---------- Source material

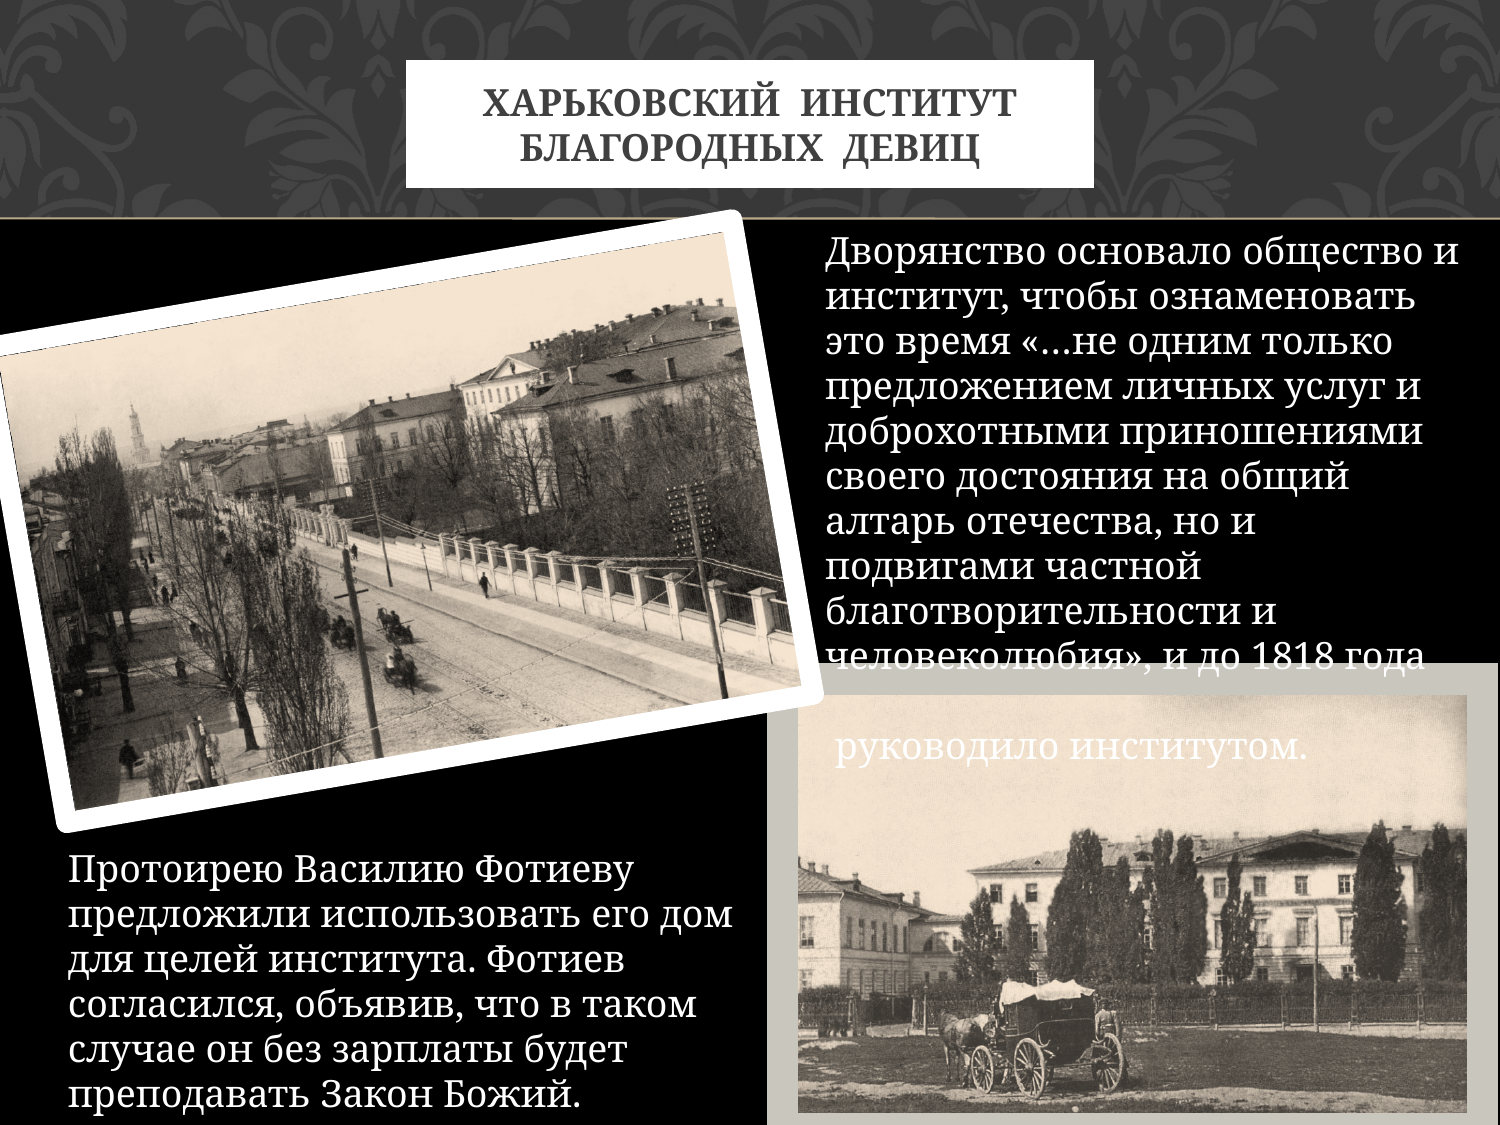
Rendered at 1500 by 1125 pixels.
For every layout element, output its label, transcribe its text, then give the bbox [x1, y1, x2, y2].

picture [30, 290, 769, 752]
text_box Протоирею Василию Фотиеву предложили использовать его дом для целей института. Фотиев согласился, объявив, что в таком случае он без зарплаты будет преподавать Закон Божий. [53, 837, 750, 1123]
title Харьковский институт благородных девиц [406, 60, 1094, 188]
text_box Дворянство основало общество и институт, чтобы ознаменовать это время «…не одним только предложением личных услуг и доброхотными приношениями своего достояния на общий алтарь отечества, но и подвигами частной благотворительности и человеколюбия», и до 1818 года руководило институтом. [810, 219, 1484, 775]
picture [798, 694, 1468, 1113]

--------------------

What to produce: What I need is every record written out exactly, minus the pictures.

Task solution:
Rendered at 1500 by 1125 pixels.
For every layout element, output its label, transcribe its text, then give the bbox [x1, y1, x2, y2].

picture [30, 290, 769, 752]
text_box Протоирею Василию Фотиеву предложили использовать его дом для целей института. Фотиев согласился, объявив, что в таком случае он без зарплаты будет преподавать Закон Божий. [53, 837, 750, 1123]
title Харьковский институт благородных девиц [406, 60, 1094, 188]
text_box Дворянство основало общество и институт, чтобы ознаменовать это время «…не одним только предложением личных услуг и доброхотными приношениями своего достояния на общий алтарь отечества, но и подвигами частной благотворительности и человеколюбия», и до 1818 года руководило институтом. [810, 219, 1484, 775]
picture [798, 694, 1468, 1113]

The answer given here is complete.